US Secretary of State Mike Pompeo alleged Friday there were "Covid-like" illnesses among staff at a Chinese virology institute in autumn 2019, casting further blame on Beijing as health experts arrived in the country to probe the pandemic's origins.

In a statement, the top US diplomat urged the World Health Organization team that landed in Wuhan, Thursday, where Covid-19 was first detected, to "press the government of China" on the "new information."

"The United States government has reason to believe that several researchers inside the (Wuhan Institute of Virology) became sick in autumn 2019, before the first identified case of the outbreak, with symptoms consistent with both Covid-19 and common seasonal illnesses," Pompeo said.

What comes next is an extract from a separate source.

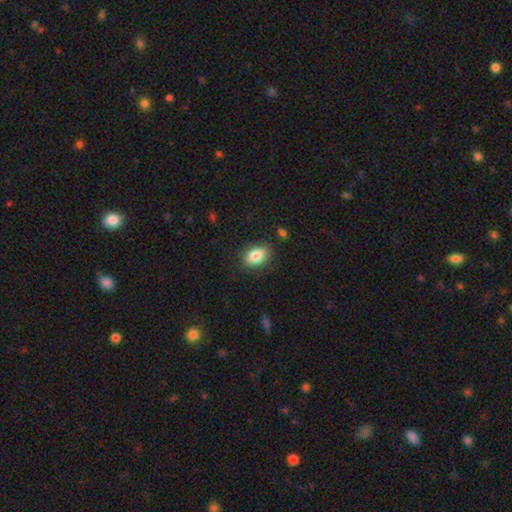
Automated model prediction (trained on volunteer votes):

He said this contradicted reports that none of the staff at the institute had contracted Covid-19 or related viruses.

"Beijing continues today to withhold vital information that scientists need to protect the world from this deadly virus, and the next one," Pompeo said.

Covid-19 was first detected in Wuhan in late 2019 and has since billowed out across the world killing more than two million people so far, and infecting tens of millions as it eviscerated the global economy.

The WHO says establishing the pathway of the virus from animals to humans is essential in preventing future outbreaks.

The outgoing administration of Donald Trump has consistently blamed China for Covid-19, which has killed 390,000 people in the United States, with the president routinely calling it the "China virus."

With five days left in his job, Pompeo has been striking out at his primary targets of China, Iran and Cuba.

Earlier in the week, Pompeo alleged that Iran has become a new "home base" for Al-Qaeda, an assertion mocked by Tehran and questioned by experts. (AFP)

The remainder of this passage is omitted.